A particle moving in a straight line, was accelerating at a rate of 22 cm/s² in the same direction as its initial velocity. If the magnitude of its displacement 10 seconds after it started moving was 29 m, calculate the magnitude of its initial velocity 𝑣₀ and its velocity 𝑣 at the end of this period.

03:48

### Video Transcript

A particle moving in a straight line was accelerating at a rate of 22 centimeters per square second in the same direction as its initial velocity. If the magnitude of its displacement 10 seconds after it started moving was 29 meters, calculate the magnitude of its initial velocity 𝑣 naught and its velocity 𝑣 at the end of this period.

We’re given that the particle is accelerating at a constant rate of 22 centimeters per square second.
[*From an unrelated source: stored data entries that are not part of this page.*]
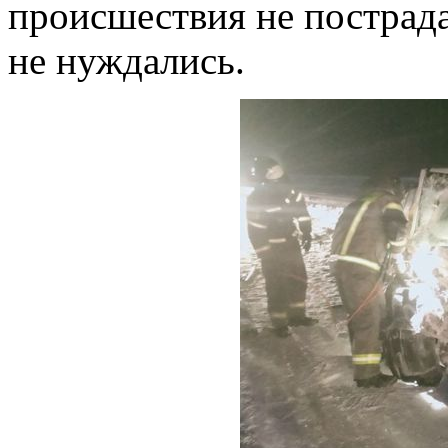
происшествия не пострад
не нуждались.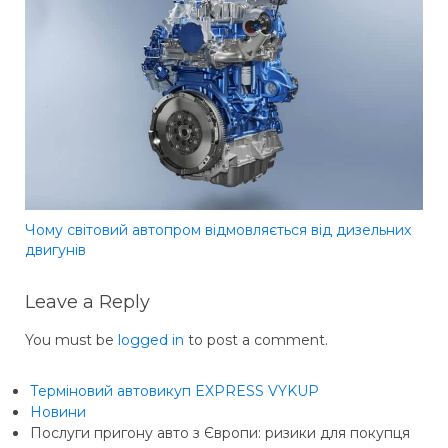
Чому світовий автопром відмовляється від дизельних
двигунів
Leave a Reply
You must be
logged in
to post a comment.
Терміновий автовикуп EXPRESS VYKUP
Новини
Послуги пригону авто з Європи: ризики для покупця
This means to answer this question, we’re going to need to use the kinematic equations. These are, of course, equations of constant acceleration. For a starting velocity 𝑣 naught, a velocity 𝑣 after 𝑡 time units, an acceleration 𝑎, and a displacement Δ𝑥, they are as shown.

What we do is begin by listing everything we know about our motion. We’ve already said we know that the acceleration is constant, and it’s 22 centimeters per square second. It’s in the same direction as its initial velocity. Now, we don’t know its initial velocity, but by assuming that they’re in the same direction, we can take both acceleration and 𝑣 naught to be positive. We’re also told that the magnitude of the displacement 10 seconds after it started moving was 29 meters. Remember, displacement can have a direction. So, by considering just the magnitude, we’re thinking about the distance; that’s 29 meters. Time 𝑡 is 10 seconds.

Now, the question actually asks us to calculate the magnitude of the initial velocity and its velocity at the end of the period. Let’s begin by calculating its initial velocity 𝑣 naught. In this case, we’re not interested in 𝑣, so we go through our equations and eliminate those containing 𝑣. Those are one, three, and four. Our next step would normally be to substitute everything we know about the motion of our particle into that second equation. We do have a little bit of a problem though. We notice that the units for our acceleration and our displacement are different. We need them to be the same. So, we multiply displacement by 100 and we find it’s actually equal to 2900 centimeters.

Then, substituting everything we know into this formula, and we get 2900 equals 10𝑣 naught plus a half times 22 times 10 squared. A half times 22 times 10 squared is 1100. So, we subtract 1100 from both sides, and we find that 1800 is equal to 10 times 𝑣 naught. Our final step is to divide through by 10. 1800 divided by 10 is 180. Now, we’re working in centimeters. So, our velocity, our initial velocity 𝑣 naught, is 180 centimeters per second. We might choose to give our answer in meters per second by dividing through by 100. And when we do, we find that 𝑣 naught is 1.8 meters per second.

We’re not quite finished. We’re still looking to calculate its velocity 𝑣 at the end of the period. Now that we know 𝑣 naught, we can actually use any of our equations. So, let’s use the first one. We substitute everything we know about the motion of our particle into this formula, continuing to work in centimeters and centimeters per second. When we do, we get 𝑣 is 180 plus 22 times 10. 22 times 10 is 220. And 180 plus 220 is 400. We’re still, of course, working in centimeters per second. To give our answer in meters per second, we’ll divide through by 100. And when we do, we find that the velocity 𝑣 at the end of the motion is four meters per second.